The invention relates to a solid-state trip device for a multipole electrical circuit breaker with an operating mechanism of a separable contact system, comprising:
a measuring device having a current sensor per pole to detect the intensity of the current flowing in each active conductor of the alternating current system, and rectifying means, electrically connected with said sensor to deliver a first rectified control signal, proportional to the maximum intensity of the currents of the system.
a first electronic processing circuit of said first control signal, comprising at least one delayed or instantaneous trip circuit capable of sending with or without a time delay a tripping order to a solid-state switching device when said signal exceeds a predetermined threshold,
a trip coil electromagnet controlled by said switching device and acting on the mechanism, after the tripping order has been emitted, to open the separable contact system,
and a test circuit with auxiliary terminals which can be connected to a fault simulator designed to apply an artificial fault current to monitor operation of the solid-state trip device.
The use of a test circuit in an electronic circuit breaker is well-known in the art, and enables operation of the trip device to be tested by applying an artificial fault current which simulates an overload or short-circuit current. The intensity of this current is generally greater than the tripping threshold of the long or short time delay trip circuit. A first test possibility is carried out when the circuit breaker is disconnected from the mains, and the electronic trip device is supplied and the artificial fault current applied by connecting the fault simulator to the test terminals. Opening of the circuit breaker contacts, following a test, informs the operator that the electronic trip device is in proper working order.

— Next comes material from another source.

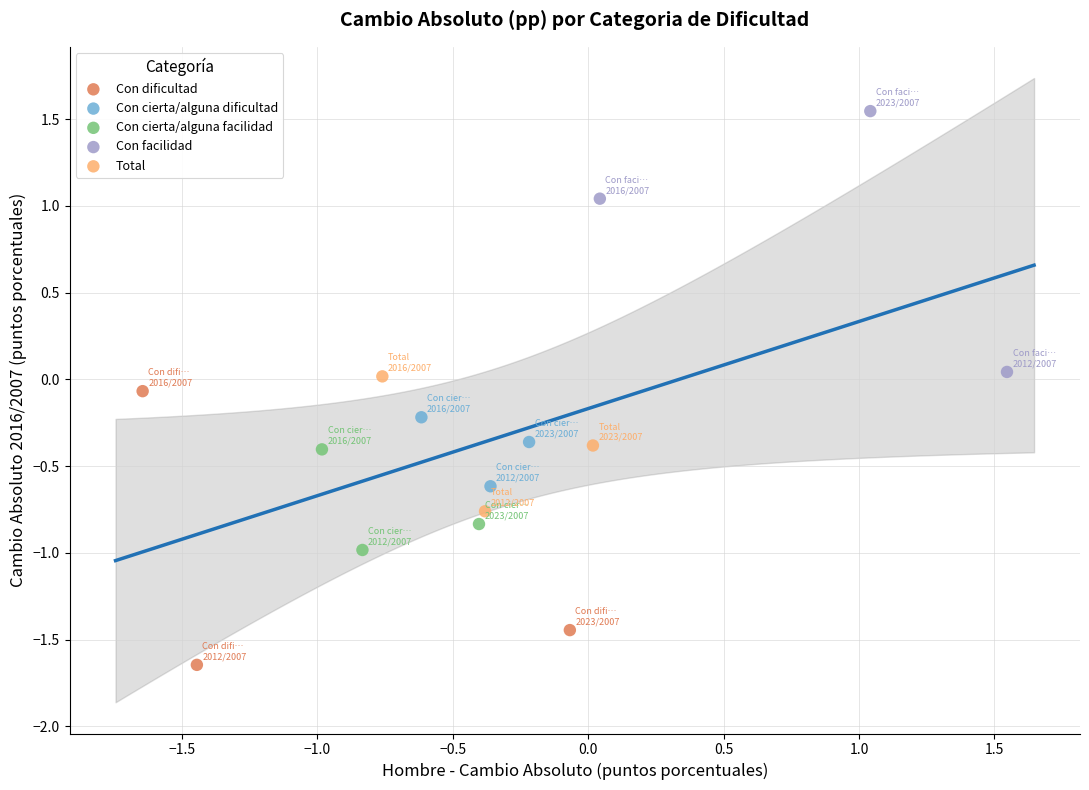

Which series contains the highest Y value?

Con facilidad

A second test possibility is when the circuit breaker is in service connected to the mains to be monitored. U.S. Pat. No. 3,924,160 refers to a test circuit of a three-phase circuit breaker enabling a D.C. test current to be applied in parallel to a diode whose anode is connected to the positive output terminal of a rectifier bridge associated with one of the current transformers. The three rectifier bridges are connected in series and the electronic processing circuit is sensitive to the strongest current:
if the intensity of the phase current delivered by the current transformers is greater than the test current, the test circuit diode is forward biased, and the processing circuit receives the phase current only;
if the test current is greater than the phase current, the test circuit diode is reverse biased and the processing circuit responds to the test current only.
A test circuit of this kind enables the processing circuit to be adapted to the strongest current, the test then being independent from the phase current intensities. Operation of the trip device is not hindered by short-circuiting of the test terminals. The problem arising from this device is the polarization of the test terminals. It is in fact absolutely necessary that the diode anode be connected to the simulator negative pole, and the cathode to the simulator positive pole. An error in connecting the simulator causes the polarity to be reversed, leading to destruction of the diode and the electronic processing circuit.
U.S. Pat. No. 4,060,844 refers to a solid-state trip device for a three-phase circuit breaker comprising a measuring circuit with current transformers cooperating with two parallel rectifier bridges. A diode test circuit is connected in parallel on the D.C. side of the rectifier bridges, the test diode anode being connected to the simulator positive pole, and the cathode to the positive output terminal of the rectifier bridges. The negative output terminal of the bridges is connected to the simulator negative pole. A trip device of this kind is insensitive to short-circuiting of the test terminals, but the test still remains polarized giving rise to the above-mentioned drawbacks.
The object of the invention is to improve the reliability and safety of test circuits built into solid-state trip devices, independent from the mains configuration.